- _Exercice_
Recopiez sans rien changer la partie de l'extrait sur la fibromyalgie qui s'ouvre sur les mots « Pour les médecins » et se clôt sur « des études médicales. ».

- _Extrait_
Ce n'est pas parce que nous ne savons pas aujourd'hui que nous ne saurons pas demain ce qu'est cette entité que nous peinons à définir en termes d'origine physiopathologique : ce qui fait toute la différence entre la fibromyalgie et les pathologies qui se présentent comme des syndromes polyalgiques, c'est en effet qu'on n'a pas compris, physiopathologiquement, ce que cela voulait dire, c'est-à-dire que l'on ne sait pas quelle lésion est responsable de cette douleur et, le cas échéant, comment la dépister. Mais ce n'est pas parce que l'on n'a pas compris que cela n'existe pas. Au XIXe siècle, l'épilepsie était définie comme une maladie psychiatrique. De quoi parle-t-on, aujourd'hui, lorsque l'on parle de psychiatrie ? De problèmes de neurosciences ou de la vision de certaines écoles qui s'intéressent au langage et à la représentation ? Il faut donc poursuivre l'effort de recherche. L'expertise collective s'attachera à voir quelles lignes de recherche promouvoir, qu'il s'agisse d'une recherche appliquée pour une meilleure prise en charge ou d'une recherche sur la physiopathologie de la fibromyalgie. Il ne faut donc pas méconnaître les efforts accomplis et céder à l'idée que l'on serait passé à côté d'un problème que l'on n'identifie pas correctement.
La formation peut être initiale ou continue. Dans le cadre du développement professionnel continu (DPC), il convient de distinguer la fibromyalgie des syndromes polyalgiques dont la cause est identifiable, traitable et curable rapidement, de manière radicale ou non. La formation est toujours à parfaire sur le plan de l'identification diagnostique.
Pour les médecins généralistes, il y a sans doute un besoin de renforcer et d'améliorer la prise en charge ambulatoire de la douleur, sur la lignée des pathologies à composante psychoaffective lourde, voire de renforcer le repérage d'un certain nombre d'éléments de la lignée autistique ou d'autres. Un gros renforcement doit avoir lieu sur les orientations de formation. La direction générale de la santé s'y consacre depuis un an et demi aux côtés de la conférence des doyens et de Benoît Schlemmer, responsable de la réforme du troisième cycle des études médicales.
En matière de santé populationnelle, l'accent devrait être plus marqué en médecine ambulatoire pour le repérage. La direction générale de la santé n'a pas la responsabilité de la formation, qui incombe à la direction générale de l'offre de soins, en liaison avec le ministère de l'enseignement supérieur et de la recherche. Mais nous pouvons donner des éléments d'orientation sur les enjeux de formation.

Entrées tirées d'une collection

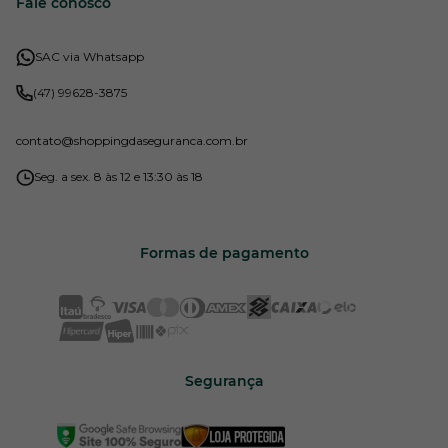
Fale conosco
SAC via Whatsapp
(47) 99628-3875
contato
@shoppingdaseguranca.com.br
Seg. a sex. 8 às 12 e 13:30 às 18
Formas de pagamento
Segurança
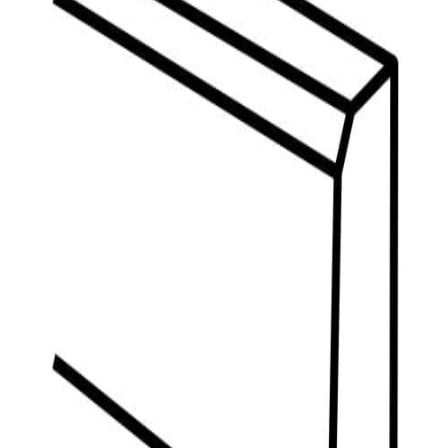
indretningskonsulent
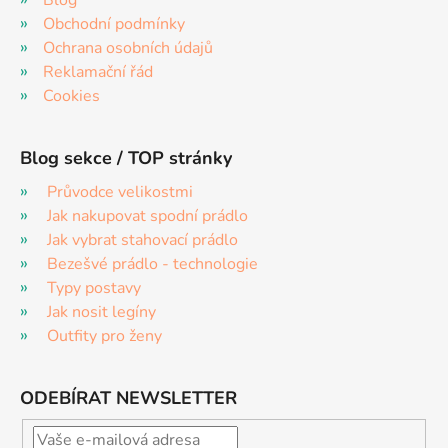
Blog
Obchodní podmínky
Ochrana osobních údajů
Reklamační řád
Cookies
Blog sekce / TOP stránky
Průvodce velikostmi
Jak nakupovat spodní prádlo
Jak vybrat stahovací prádlo
Bezešvé prádlo - technologie
Typy postavy
Jak nosit legíny
Outfity pro ženy
ODEBÍRAT NEWSLETTER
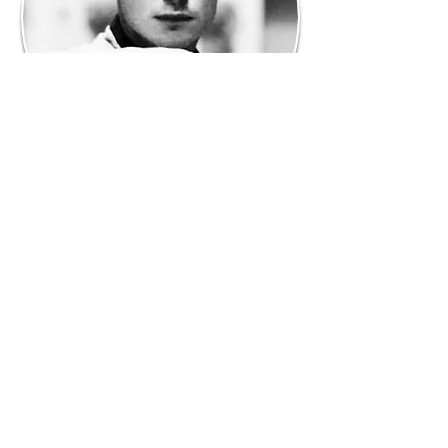
Flavio Smania
Tai Chi
Martedì 19.00 Studio 1
Istruttore qualificato CSEN cintura Nera
I* grado Kung Fu e cintura Nera i grado
Tai Chi.
Scopri di più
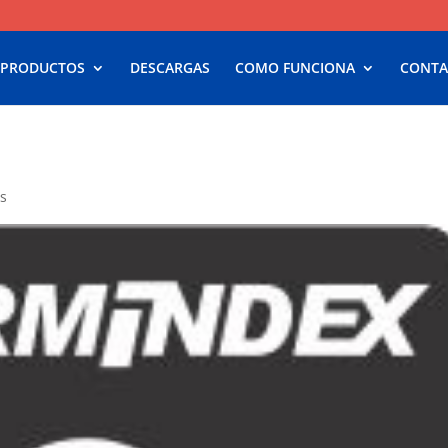
 PRODUCTOS
DESCARGAS
COMO FUNCIONA
CONTA
s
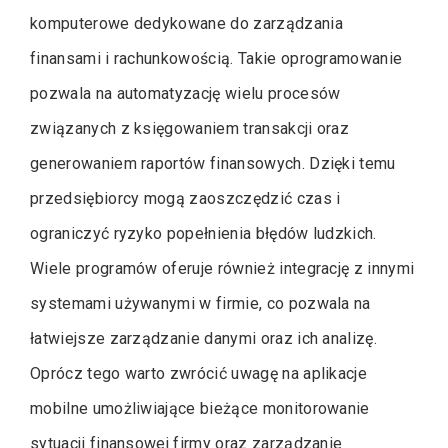
komputerowe dedykowane do zarządzania
finansami i rachunkowością. Takie oprogramowanie
pozwala na automatyzację wielu procesów
związanych z księgowaniem transakcji oraz
generowaniem raportów finansowych. Dzięki temu
przedsiębiorcy mogą zaoszczędzić czas i
ograniczyć ryzyko popełnienia błędów ludzkich.
Wiele programów oferuje również integrację z innymi
systemami używanymi w firmie, co pozwala na
łatwiejsze zarządzanie danymi oraz ich analizę.
Oprócz tego warto zwrócić uwagę na aplikacje
mobilne umożliwiające bieżące monitorowanie
sytuacji finansowej firmy oraz zarządzanie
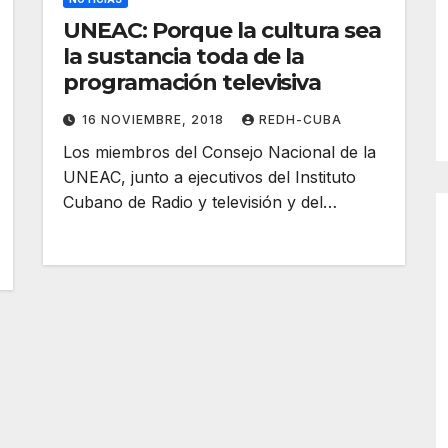
UNEAC: Porque la cultura sea
la sustancia toda de la
programación televisiva
16 NOVIEMBRE, 2018
REDH-CUBA
Los miembros del Consejo Nacional de la
UNEAC, junto a ejecutivos del Instituto
Cubano de Radio y televisión y del…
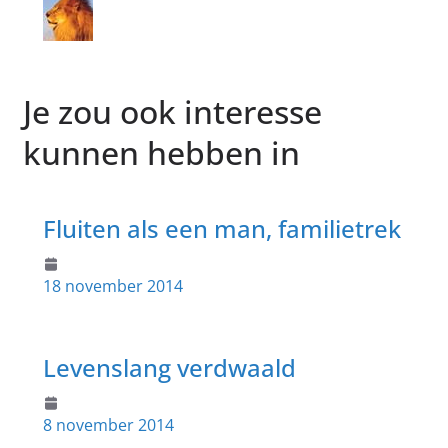
Je zou ook interesse
kunnen hebben in
Fluiten als een man, familietrek
18 november 2014
Levenslang verdwaald
8 november 2014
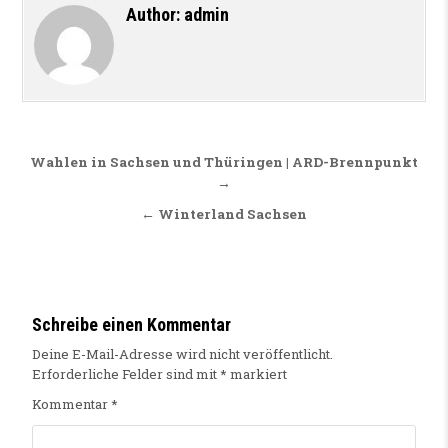
Author:
admin
Beitragsnavigation
Wahlen in Sachsen und Thüringen | ARD-Brennpunkt
→
← Winterland Sachsen
Schreibe einen Kommentar
Deine E-Mail-Adresse wird nicht veröffentlicht.
Erforderliche Felder sind mit
*
markiert
Kommentar
*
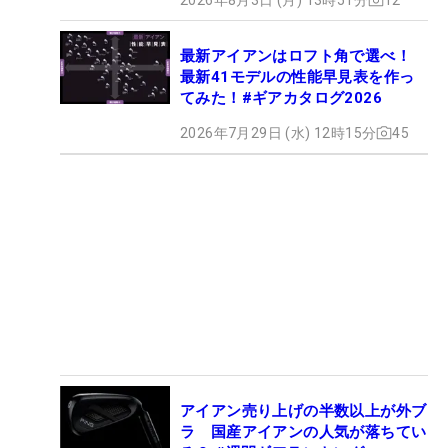
最新アイアンはロフト角で選べ！
最新41モデルの性能早見表を作っ
てみた！#ギアカタログ2026
2026年7月29日 (水) 12時15分
45
アイアン売り上げの半数以上が外ブ
ラ 国産アイアンの人気が落ちてい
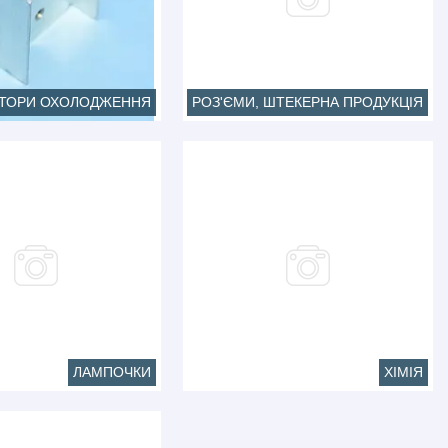
АТОРИ ОХОЛОДЖЕННЯ
РОЗ'ЄМИ, ШТЕКЕРНА ПРОДУКЦІЯ
ЛАМПОЧКИ
ХІМІЯ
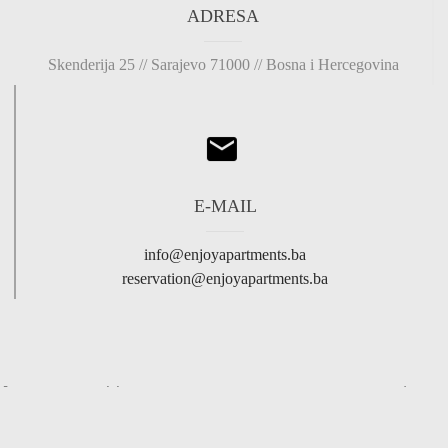
ADRESA
Skenderija 25 // Sarajevo 71000 // Bosna i Hercegovina
E-MAIL
info@enjoyapartments.ba
reservation@enjoyapartments.ba
[res_map address="43.8550142,18.4190322 | 43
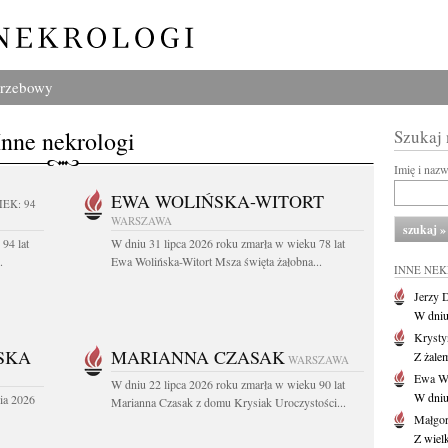
grzebowy
Inne nekrologi
Szukaj
Imię i naz
EWA WOLIŃSKA-WITORT
IEK: 94
WARSZAWA
94 lat
W dniu 31 lipca 2026 roku zmarła w wieku 78 lat
.
Ewa Wolińska-Witort Msza święta żałobna...
INNE NE
Jerzy 
W dniu
Krysty
SKA
MARIANNA CZASAK
Z żalem
WARSZAWA
Ewa Wo
W dniu 22 lipca 2026 roku zmarła w wieku 90 lat
W dniu
ia 2026
Marianna Czasak z domu Krysiak Uroczystości...
Małgor
Z wiel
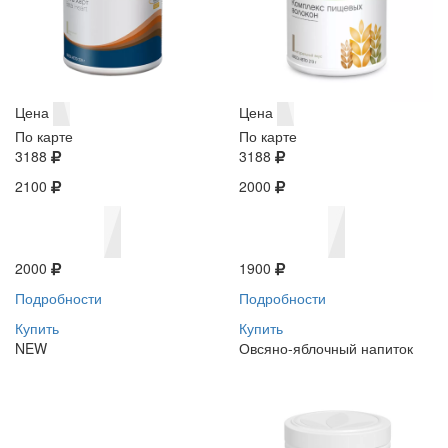
Цена
Цена
По карте
По карте
3188
3188
2100
2000
2000
1900
Подробности
Подробности
Купить
Купить
NEW
Овсяно-яблочный напиток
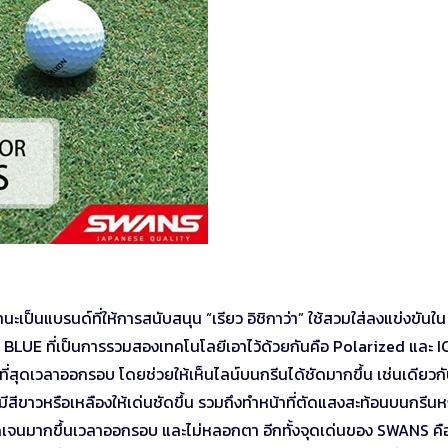
เป็นแบรนด์ที่ให้การสนับสนุน “เรียว อิชิกาว่า” ใช้สวมใส่ลงแข่งขันใน
E BLUE ที่เป็นการรวมสองเทคโนโลยีเอาไว้ด้วยกันคือ Polarized และ I
ี่สุดเวลาออกรอบ โดยช่วยให้เห็นไลน์บนกรีนได้ชัดมากขึ้น เช่นเดียวก
่มีสีขาวหรือเหลืองให้เด่นชัดขึ้น รวมถึงทำหน้าที่ตัดแสงสะท้อนบนกรีนห
ัดเจนมากขึ้นเวลาออกรอบ และไม่หลอกตา อีกทั้งจุดเด่นของ SWANS คื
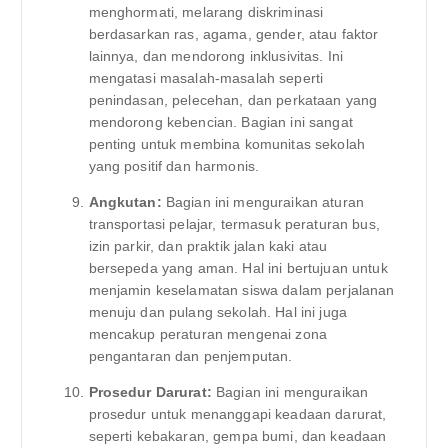
menghormati, melarang diskriminasi
berdasarkan ras, agama, gender, atau faktor
lainnya, dan mendorong inklusivitas. Ini
mengatasi masalah-masalah seperti
penindasan, pelecehan, dan perkataan yang
mendorong kebencian. Bagian ini sangat
penting untuk membina komunitas sekolah
yang positif dan harmonis.
Angkutan:
Bagian ini menguraikan aturan
transportasi pelajar, termasuk peraturan bus,
izin parkir, dan praktik jalan kaki atau
bersepeda yang aman. Hal ini bertujuan untuk
menjamin keselamatan siswa dalam perjalanan
menuju dan pulang sekolah. Hal ini juga
mencakup peraturan mengenai zona
pengantaran dan penjemputan.
Prosedur Darurat:
Bagian ini menguraikan
prosedur untuk menanggapi keadaan darurat,
seperti kebakaran, gempa bumi, dan keadaan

- _Corrigé_
Pour les médecins généralistes, il y a sans doute un besoin de renforcer et d'améliorer la prise en charge ambulatoire de la douleur, sur la lignée des pathologies à composante psychoaffective lourde, voire de renforcer le repérage d'un certain nombre d'éléments de la lignée autistique ou d'autres. Un gros renforcement doit avoir lieu sur les orientations de formation. La direction générale de la santé s'y consacre depuis un an et demi aux côtés de la conférence des doyens et de Benoît Schlemmer, responsable de la réforme du troisième cycle des études médicales.